Learning the Language of Systems Change
Resident Stories: Nathaniel Gleason, MD
UCSF Medicine Residency Track:
Born in San Juan, Puerto Rico; grew up in California
Brown University: AB, American Studies
UCSF Primary Care/General Internal Medicine Residency
Health and Society: Health Systems & Leadership Track
What made you interested in medicine?
I’m legally blind, and didn’t even think I could go into medicine until I was at least 25. I’m a musician – I had a couple bands, played guitar for hire, and did a lot of recording engineering.
On three separate summers I had gone to Ecuador and Mexico to work on public health projects. Each time, I befriended young community doctors who did everything from delivering babies to suturing wounds. Those are things I will never be able to do, and that’s partly why it took me a long time to come to medicine. However, I did have the idea that this field would be forever intellectually interesting, and would provide intensely meaningful interactions.
When I was 25, I went to El Salvador and had some time on the pediatric wards. I thought, “There’s clearly a non-surgical role here.” I got taken with the idea of primary care.
You came to UCSF for medical school. What made you decide to stay at UCSF for residency?
"At some institutions, the residency director conducts report. Chief residents are somewhat secondary – maybe scribing at the board. Residents are rather passive – they are being taught about something, or it’s not especially lively. At UCSF, morning report is entirely run by residents. Faculty are there and they make contributions, but almost like a consultant."
The main thing was the high standard of clinical reasoning among residents. A lot of active learning happens during morning report, when residents who were there overnight as well as those who came in that morning discuss cases. This is the most focused, dedicated hour for education, and it’s an amazing barometer of a residency program.
At some institutions, the residency director conducts report. Chief residents are somewhat secondary – maybe scribing at the board. Residents are rather passive – they are being taught about something, or it’s not especially lively. At UCSF, morning report is entirely run by residents. Faculty are there and they make contributions, but almost like a consultant. The level of discourse is so incredibly high, and that expectation is just part of the culture.

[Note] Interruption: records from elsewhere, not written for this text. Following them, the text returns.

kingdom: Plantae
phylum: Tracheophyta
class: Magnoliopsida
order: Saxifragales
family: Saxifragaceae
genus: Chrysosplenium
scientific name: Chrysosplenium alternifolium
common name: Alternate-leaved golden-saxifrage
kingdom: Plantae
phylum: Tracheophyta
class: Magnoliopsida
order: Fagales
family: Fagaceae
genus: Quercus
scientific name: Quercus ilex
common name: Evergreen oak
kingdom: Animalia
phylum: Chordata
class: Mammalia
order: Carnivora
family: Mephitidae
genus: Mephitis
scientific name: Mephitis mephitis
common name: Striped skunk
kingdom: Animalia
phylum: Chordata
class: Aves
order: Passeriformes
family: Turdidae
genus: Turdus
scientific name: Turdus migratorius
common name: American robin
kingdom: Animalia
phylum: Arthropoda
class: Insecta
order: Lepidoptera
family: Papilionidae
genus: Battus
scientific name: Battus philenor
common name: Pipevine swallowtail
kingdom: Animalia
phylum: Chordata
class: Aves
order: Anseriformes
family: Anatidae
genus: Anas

Also, I was a primary care resident. When you are in the hospital, you get all the same training and opportunity that the categorical residents do. When you are doing primary care, you get this second home within a primary care division. It’s a special, extra layer of relationship and mentorship. That was a huge attraction.
What were some key learnings from residency?
Increasingly, a lot of residency applicants are interested in improving the health care delivery system. Even if you know how to make improvements, implementing those changes and getting them into the delivery system turns out to be really hard. UCSF is way out in front on this question, by educating residents through project-based learning on the state of quality improvement and implementation and dissemination sciences. We have lots of national leaders in those fields here, and they’re doing projects with residents.
I went through what is now the Health Systems and Leadership track of the Health and Society Pathway to Discovery. It was a really formative experience. We worked on two yearlong projects, and had the chance to work with the UCSF Medical Center leadership on issues they cared about. One of these was reducing “door-to-floor” time, aimed at reducing delays in the Emergency Department. We went off and gathered data, tested interventions, measured results, and shared our findings with the Medical Center leadership.
You are now a faculty member of the Division of General Internal Medicine at UCSF. How did residency prepare you for your current position?
Part of my job includes addressing access to specialty care, and the way that primary care physicians and specialists communicate and coordinate care. We know that we have a terrible access problem – it can take months for patients to get in to see some specialists.
I jumped into this role immediately out of residency. There’s no way I could have done that without the Health Systems and Leadership Pathway program. I already had a sense of what the main stakeholders in a problem like this were focused on. The complexities of health care financing, the push-pull of fee-for-service and increasing accountability for the cost of care – that is a whole language that is hard to learn from just reading about it, but that you grow to understand through project-based learning. Before I started this job, I knew how health systems leaders talked about these issues, what drivers are they trying to balance, and what measurements they found useful.
That experience was priceless. I wouldn’t have had the confidence to start in this job without it. It would have seemed preposterous as a first-year faculty member to go talk to the specialty service chiefs about what we were doing right and wrong in the way we referred and co-managed patients.
Do you have time for outside interests?
My wife, Anne Fischer, and I have two sons – Max, 9, and Ben, 6. I still play music and I’m teaching myself carpentry and furniture making.